The Amazon River is perhaps Brazil's biggest claim to fame (the other big one being Carnaval). As the second longest river in the world, the Amazon covers half of the country as it runs for 2100 miles through Brazil and is navigable the entire distance. It may not be the longest river in the world, but it is the widest and it does flow through five other countries besides Brazil. Some tributaries of this giant remain unexplored, and many of its 15,000 animal and plant species also remain unclassified. Some fauna that do call the Amazon home include: electric eels, boa constrictors, anacondas, jaguars, river dolphins, spider monkeys, sloths, alligators, river dolphin, parrots and toucans. The enormous river also contributes to Brazil's wetlands, which are the world's largest. Biologists, anthropologists, conservationists, and nature lovers alike will all find a trip to the Amazon to be a very educational and colorful experience.

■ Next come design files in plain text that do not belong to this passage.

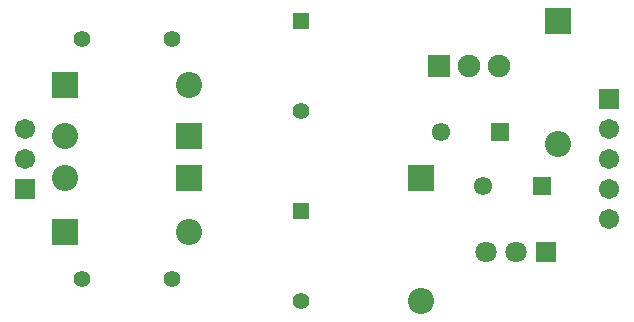
<source format=gts>
%FSTAX23Y23*%
%MOIN*%
%SFA1B1*%

%IPPOS*%
%ADD16C,0.086740*%
%ADD17R,0.086740X0.086740*%
%ADD18R,0.061149X0.061149*%
%ADD19C,0.061149*%
%ADD20C,0.067055*%
%ADD21R,0.067055X0.067055*%
%ADD22R,0.070992X0.070992*%
%ADD23C,0.070992*%
%ADD24C,0.074803*%
%ADD25R,0.074803X0.074803*%
%ADD26R,0.086740X0.086740*%
%ADD27C,0.055244*%
%ADD28R,0.055244X0.055244*%
%LNps-1*%
%LPD*%
G54D16*
X0145Y-0111D03*
X01905Y-00585D03*
X00264Y-007D03*
X00675Y-0088D03*
X00264Y-0056D03*
X00675Y-0039D03*
G54D17*
X0145Y-00699D03*
X01905Y-00174D03*
G54D18*
X01853Y-00725D03*
X01713Y-00545D03*
G54D19*
X01656Y-00725D03*
X01516Y-00545D03*
G54D20*
X02075Y-00835D03*
Y-00735D03*
Y-00635D03*
Y-00535D03*
X0013D03*
Y-00635D03*
G54D21*
X02075Y-00435D03*
X0013Y-00735D03*
G54D22*
X01865Y-00945D03*
G54D23*
X01765Y-00945D03*
X01665D03*
G54D24*
X0171Y-00325D03*
X0161D03*
G54D25*
X0151Y-00325D03*
G54D26*
X00675Y-007D03*
X00264Y-0088D03*
X00675Y-0056D03*
X00264Y-0039D03*
G54D27*
X0032Y-01035D03*
X0062D03*
Y-00235D03*
X0032D03*
X0105Y-0111D03*
Y-00475D03*
G54D28*
X0105Y-0081D03*
Y-00175D03*
M02*
</source>
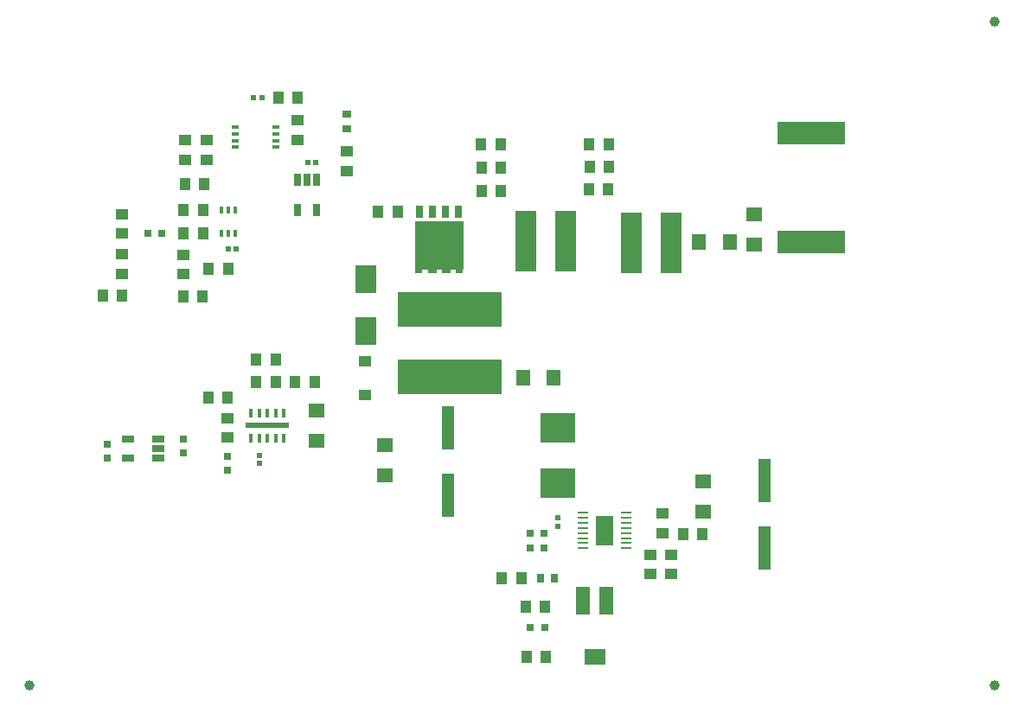
<source format=gtp>
G04 Layer_Color=8421504*
%FSLAX44Y44*%
%MOMM*%
G71*
G01*
G75*
%ADD10R,3.5000X2.9500*%
%ADD11R,10.2000X3.5000*%
%ADD12R,2.1000X6.0000*%
%ADD13R,0.8000X0.3800*%
%ADD14R,0.6350X1.2700*%
%ADD15R,1.2200X1.1000*%
%ADD16R,0.4000X0.8500*%
%ADD17R,4.2000X0.5000*%
%ADD18R,0.4000X0.7000*%
%ADD19R,0.7500X1.3000*%
%ADD20R,0.8000X0.6000*%
%ADD21R,0.8300X0.6000*%
%ADD22R,4.8000X4.7000*%
%ADD23R,1.0922X0.2286*%
%ADD24R,1.7526X2.9464*%
%ADD25R,2.0000X2.7000*%
%ADD26R,6.7300X2.1600*%
%ADD27R,1.2000X4.3000*%
%ADD28R,1.4000X2.7940*%
%ADD29R,2.0000X1.5000*%
%ADD30R,1.4000X1.6000*%
%ADD31R,1.0000X1.2700*%
%ADD32R,0.8890X0.6350*%
%ADD33R,0.7000X0.8000*%
%ADD34R,0.5000X0.5500*%
%ADD35R,1.2700X0.6350*%
%ADD36R,1.2700X1.0000*%
%ADD37R,1.6000X1.4000*%
%ADD38R,0.8000X0.7000*%
%ADD39R,0.5500X0.5000*%
%ADD40R,0.6350X0.8890*%
%ADD41C,1.0000*%
D10*
X11142500Y2322750D02*
D03*
Y2377250D02*
D03*
D11*
X11036000Y2427000D02*
D03*
Y2493000D02*
D03*
D12*
X11214000Y2558500D02*
D03*
X11253000D02*
D03*
X11150000Y2559500D02*
D03*
X11111000D02*
D03*
D13*
X10866000Y2658250D02*
D03*
Y2651750D02*
D03*
X10826000Y2664750D02*
D03*
Y2658250D02*
D03*
Y2651750D02*
D03*
X10866000Y2664750D02*
D03*
Y2671250D02*
D03*
X10826000D02*
D03*
D14*
X10906000Y2590028D02*
D03*
X10886949D02*
D03*
Y2620000D02*
D03*
X10906000D02*
D03*
X10896602D02*
D03*
D15*
X10953500Y2409150D02*
D03*
Y2441850D02*
D03*
D16*
X10842000Y2367000D02*
D03*
X10850000D02*
D03*
X10858000D02*
D03*
X10866000D02*
D03*
X10874000D02*
D03*
Y2391500D02*
D03*
X10866000D02*
D03*
X10858000D02*
D03*
X10850000Y2391500D02*
D03*
X10842000Y2391500D02*
D03*
D17*
X10858000Y2379250D02*
D03*
D18*
X10819501Y2567300D02*
D03*
X10813000D02*
D03*
X10819501Y2590000D02*
D03*
X10826000Y2590000D02*
D03*
X10813000D02*
D03*
X10826000Y2567300D02*
D03*
D19*
X11045050Y2589000D02*
D03*
X11032350D02*
D03*
X11019650D02*
D03*
X11006949D02*
D03*
D20*
X11046000Y2531000D02*
D03*
X11006000D02*
D03*
D21*
X11032667D02*
D03*
X11019333D02*
D03*
D22*
X11026000Y2555500D02*
D03*
D23*
X11209336Y2258987D02*
D03*
Y2263990D02*
D03*
Y2268994D02*
D03*
Y2273998D02*
D03*
Y2279002D02*
D03*
Y2284006D02*
D03*
Y2289010D02*
D03*
Y2294013D02*
D03*
X11166664Y2294013D02*
D03*
Y2289010D02*
D03*
Y2284006D02*
D03*
Y2279002D02*
D03*
Y2273998D02*
D03*
Y2268994D02*
D03*
Y2263990D02*
D03*
Y2258987D02*
D03*
D24*
X11188000Y2276500D02*
D03*
D25*
X10954000Y2522500D02*
D03*
Y2471700D02*
D03*
D26*
X11390500Y2559150D02*
D03*
Y2665850D02*
D03*
D27*
X11344500Y2259500D02*
D03*
Y2325500D02*
D03*
X11035000Y2377000D02*
D03*
Y2311000D02*
D03*
D28*
X11190000Y2208000D02*
D03*
X11167000D02*
D03*
D29*
X11178500Y2153000D02*
D03*
D30*
X11108000Y2426000D02*
D03*
X11138000D02*
D03*
X11280500Y2559000D02*
D03*
X11310500D02*
D03*
D31*
X11086500Y2609000D02*
D03*
X11067500D02*
D03*
X10776000Y2590000D02*
D03*
X10795000D02*
D03*
X10795000Y2567500D02*
D03*
X10776000D02*
D03*
X10885000Y2422250D02*
D03*
X10904000D02*
D03*
X10866000D02*
D03*
X10847000D02*
D03*
X10866000Y2444250D02*
D03*
X10847000D02*
D03*
X10800000Y2406500D02*
D03*
X10819000D02*
D03*
X11106500Y2229500D02*
D03*
X11087500D02*
D03*
X11265000Y2273000D02*
D03*
X11284000D02*
D03*
X11111500Y2153000D02*
D03*
X11130500D02*
D03*
X11110500Y2201500D02*
D03*
X11129500D02*
D03*
X10796000Y2615500D02*
D03*
X10777000D02*
D03*
X10715500Y2506500D02*
D03*
X10696500D02*
D03*
X10775500Y2505500D02*
D03*
X10794500D02*
D03*
X10800500Y2533000D02*
D03*
X10819500D02*
D03*
X10966500Y2589000D02*
D03*
X10985500D02*
D03*
X10868500Y2700000D02*
D03*
X10887500D02*
D03*
X11172500Y2610500D02*
D03*
X11191500D02*
D03*
X11192000Y2655000D02*
D03*
X11173000D02*
D03*
X11173500Y2632500D02*
D03*
X11192500D02*
D03*
X11086000Y2655000D02*
D03*
X11067000D02*
D03*
X11067500Y2632000D02*
D03*
X11086500D02*
D03*
D32*
X10936000Y2670000D02*
D03*
X10936000Y2683970D02*
D03*
D33*
X11115000Y2274000D02*
D03*
X11129000D02*
D03*
X10754500Y2567500D02*
D03*
X10740500D02*
D03*
X11115000Y2259000D02*
D03*
X11129000D02*
D03*
X11115500Y2181500D02*
D03*
X11129500D02*
D03*
D34*
X10852500Y2700000D02*
D03*
X10844500D02*
D03*
X10897500Y2636500D02*
D03*
X10905500D02*
D03*
X10819500Y2552000D02*
D03*
X10827500D02*
D03*
D35*
X10751000Y2356398D02*
D03*
Y2347000D02*
D03*
Y2366050D02*
D03*
X10721028D02*
D03*
Y2347000D02*
D03*
D36*
X10715500Y2528000D02*
D03*
Y2547000D02*
D03*
Y2586500D02*
D03*
Y2567500D02*
D03*
X10819000Y2367250D02*
D03*
Y2386250D02*
D03*
X11245000Y2274000D02*
D03*
Y2293000D02*
D03*
X11253500Y2252500D02*
D03*
Y2233500D02*
D03*
X10936000Y2628500D02*
D03*
Y2647500D02*
D03*
X10776000Y2527500D02*
D03*
Y2546500D02*
D03*
X10777500Y2658500D02*
D03*
Y2639500D02*
D03*
X10798500Y2658500D02*
D03*
Y2639500D02*
D03*
X11233000Y2233500D02*
D03*
Y2252500D02*
D03*
X10887500Y2678000D02*
D03*
Y2659000D02*
D03*
D37*
X10906000Y2394000D02*
D03*
Y2364000D02*
D03*
X11284500Y2324500D02*
D03*
Y2294500D02*
D03*
X10973000Y2330000D02*
D03*
Y2360000D02*
D03*
X11334500Y2556500D02*
D03*
Y2586500D02*
D03*
D38*
X10776000Y2352000D02*
D03*
Y2366000D02*
D03*
X10701000Y2361000D02*
D03*
Y2347000D02*
D03*
X10819000Y2349250D02*
D03*
Y2335250D02*
D03*
D39*
X11142000Y2288500D02*
D03*
X11142000Y2280500D02*
D03*
X10850000Y2342250D02*
D03*
Y2350250D02*
D03*
D40*
X11138970Y2229500D02*
D03*
X11125000Y2229500D02*
D03*
D41*
X11570000Y2775000D02*
D03*
Y2125000D02*
D03*
X10625000D02*
D03*
M02*

</source>
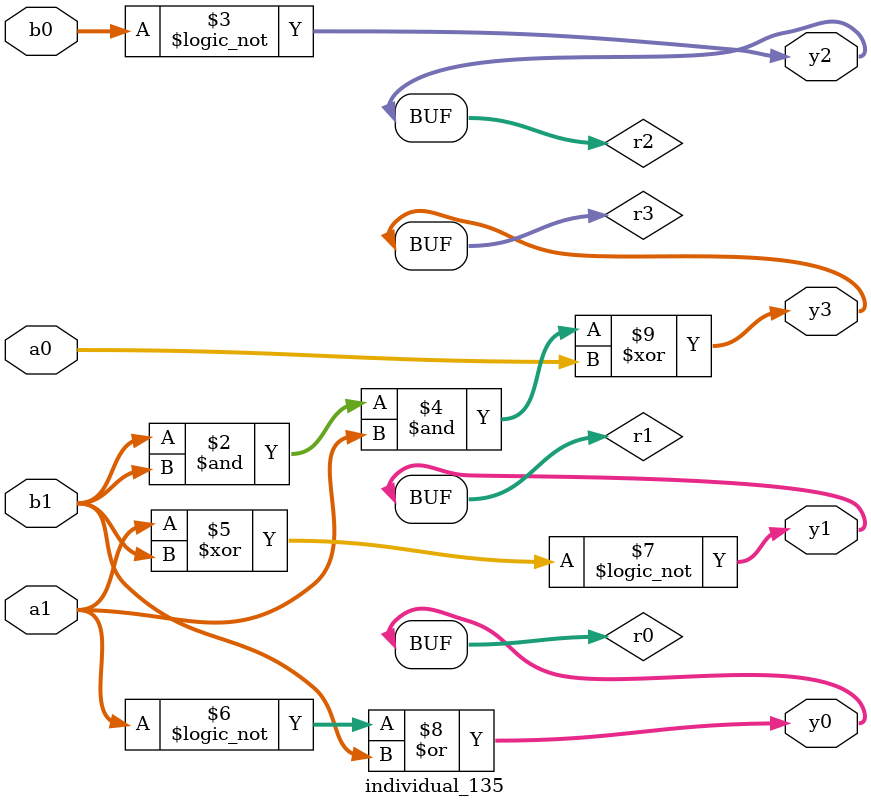
<source format=sv>
module individual_135(input logic [15:0] a1, input logic [15:0] a0, input logic [15:0] b1, input logic [15:0] b0, output logic [15:0] y3, output logic [15:0] y2, output logic [15:0] y1, output logic [15:0] y0);
logic [15:0] r0, r1, r2, r3; 
 always@(*) begin 
	 r0 = a0; r1 = a1; r2 = b0; r3 = b1; 
 	 r3  &=  b1 ;
 	 r2 = ! b0 ;
 	 r3  &=  r1 ;
 	 r1  ^=  b1 ;
 	 r0 = ! a1 ;
 	 r1 = ! r1 ;
 	 r0  |=  b1 ;
 	 r3  ^=  a0 ;
 	 y3 = r3; y2 = r2; y1 = r1; y0 = r0; 
end
endmodule
</source>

The Amazon contributes to Brazil's human diversity as well. The Portuguese may have given Brazil its most predominant religion and language, but the nation also boasts a rich indigenous population, as well as people from such diverse regions as Africa, Asia, and the Middle East. Anthropologists made famous the semi-nomadic Yanomamo people, who number approximately 9,500 in northern Brazil and about 12,000 more in Venezuela. The way the Yanomamo have maintained their traditional lifestyle despite modern developments in the outside world continue to intrigue anthropologists, scientists, genealogists and linguists. If you are interested in any of these fields, the Yanomamo provide you with an incredible chance to study a tribal people. In fact, the Brazilian government granted this distinct cultural group possession of their original land in 1991.